Dataset content:
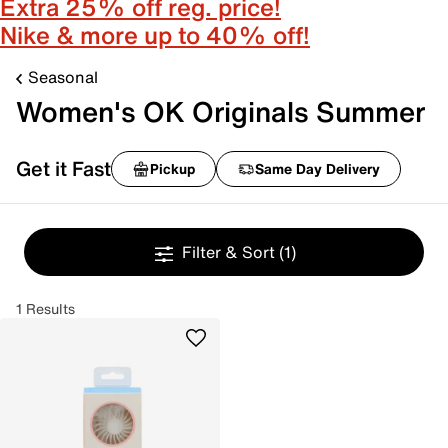
Extra 25% off reg. price!
Nike & more up to 40% off!
Seasonal
Women's OK Originals Summer
Get it Fast
Pickup
Same Day Delivery
Filter & Sort
(1)
1 Results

Task objective: Please repeat everything in the data above except the pictures, exactly as it reads.

Response to the exercise:
Extra 25% off reg. price!
Nike & more up to 40% off!
Seasonal
Women's OK Originals Summer
Get it Fast
Pickup
Same Day Delivery
Filter & Sort
(1)
1 Results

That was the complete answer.